Best for: Cost-sensitive projects, Google Cloud native companies

The verdict

If you need GPT-4: Azure OpenAI (it’s the only option)

If you want model flexibility: AWS Bedrock (most choice)

If cost matters most: Google Vertex AI (30-50% cheaper)

My recommendation: Start with the cloud you’re already on. Switching clouds for AI isn’t worth the operational overhead.

The cost reality: cloud vs on-premise

The cloud vs on-premise debate changed with LLMs.

Cloud (API-based)

Training a Llama 3.1 405B model on AWS: $483 million (source)

Obviously, you don’t train from scratch. You use pre-trained models.

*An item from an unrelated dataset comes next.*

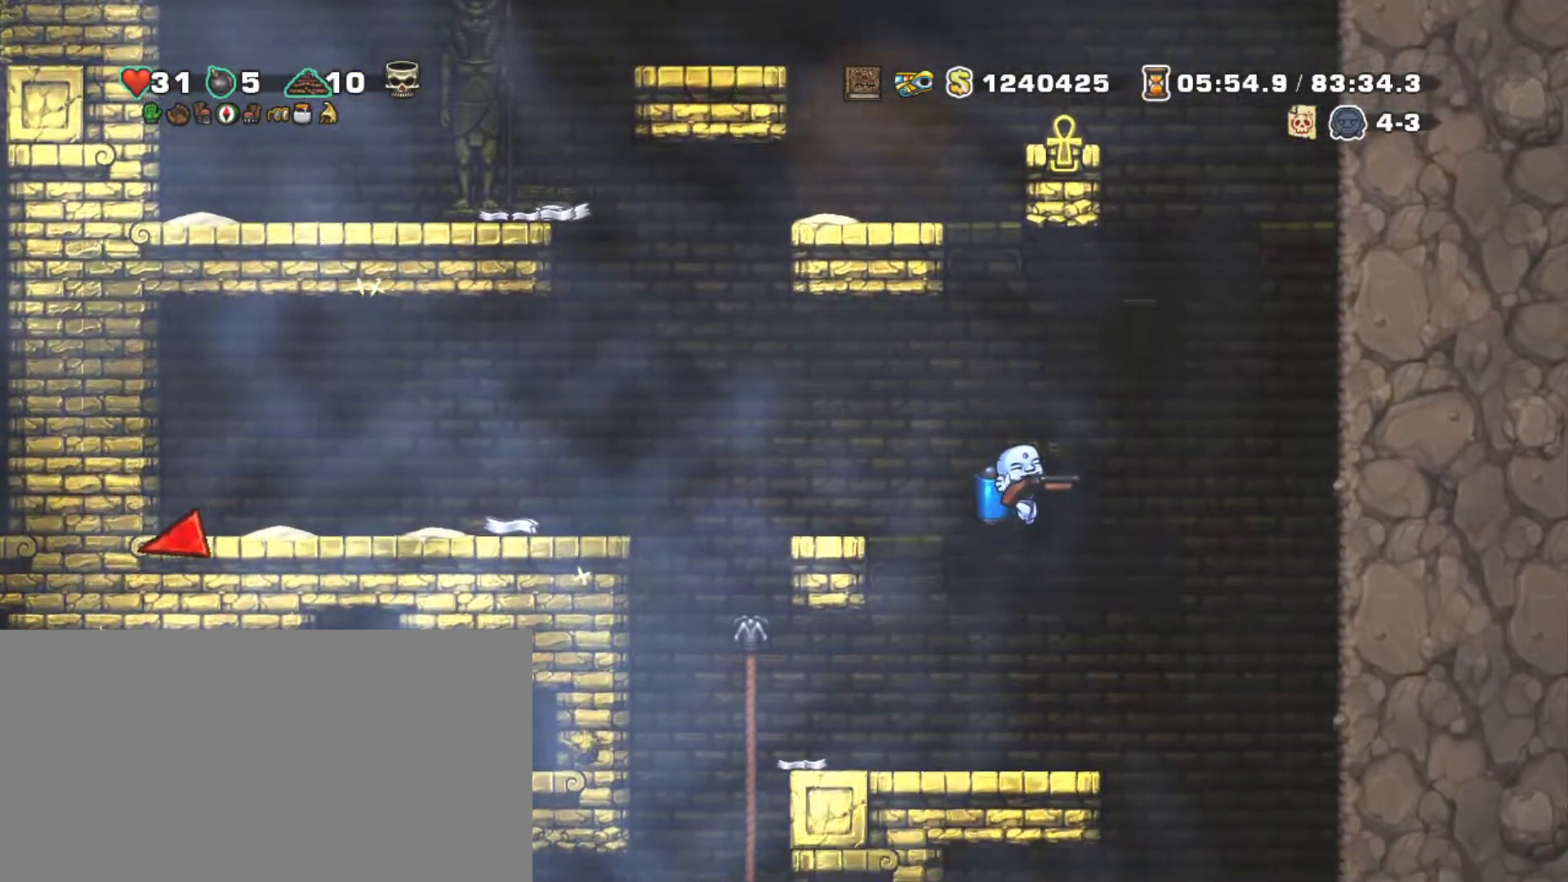
{"keys": ["left", "right", "shift"], "events": [[100, "left", "down"], [483, "right", "down"]]}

Inference costs (what you actually pay):

H100 GPU on AWS: $0.58-$8.54/hour depending on instance
API calls: $0.0004-0.03 per 1K tokens
Typical enterprise: $500-5K/month for moderate usage

Pros:

Pay for what you use
No upfront investment
Scale up/down instantly
Provider manages infrastructure

Cons:

High-volume gets expensive
Vendor lock-in risk
Data leaves your premises

On-Premise (Self-Hosted)

Initial investment:

8x H100 GPUs: $200K-300K
Networking, power, cooling: $50K-100K
Total: $250K-400K upfront

Ongoing costs:

Power: $20K-40K/year
Maintenance: $30K-50K/year
Staffing: $200K+/year (ML Ops engineers)

TCO analysis (industry data):

Cloud: Higher OpEx, lower CapEx, easier to start
On-premise: 35% lower TCO over 5 years, 70% lower OpEx

Tipping point: If you’re spending >$50K/month on cloud AI, on-premise starts making financial sense.

Pros:

Data stays in-house
Cheaper at scale
Full control

Cons:

Huge upfront cost
Operational complexity
Slower to scale

Hybrid (The Winner)

Most enterprises I talk to are going hybrid:

Development/experimentation: Cloud APIs (fast iteration)
Production high-volume: On-premise (cost optimization)
Regulatory/sensitive data: On-premise (compliance)
New models: Cloud (test before committing)

Companies are seeing 60-80% infrastructure cost reduction with hybrid strategies.

The LLMOps challenge: why it’s harder than MLOps

LLMOps introduced new problems that didn’t exist in traditional MLOps.

Challenge 1: Prompt Engineering (Non-Determinism)

Traditional ML: Same input → Same output (deterministic)

LLMs: Same prompt → Different output each time (probabilistic)

This breaks traditional testing:

Can’t do unit tests on output content
Need semantic similarity evaluation
Must test statistically (not individually)

The solution: Prompt versioning, eval datasets, A/B testing

Challenge 2: Fine-Tuning Economics

Traditional ML fine-tuning: $5K-20K per model

LLM fine-tuning: $50K+ for full fine-tuning (due to model size)

The breakthrough: LoRA and QLoRA techniques reduce fine-tuning cost to ~$1,500 while maintaining 95%+ of full fine-tuning quality.

The reality: Most companies don’t need fine-tuning. RAG works for 80% of use cases.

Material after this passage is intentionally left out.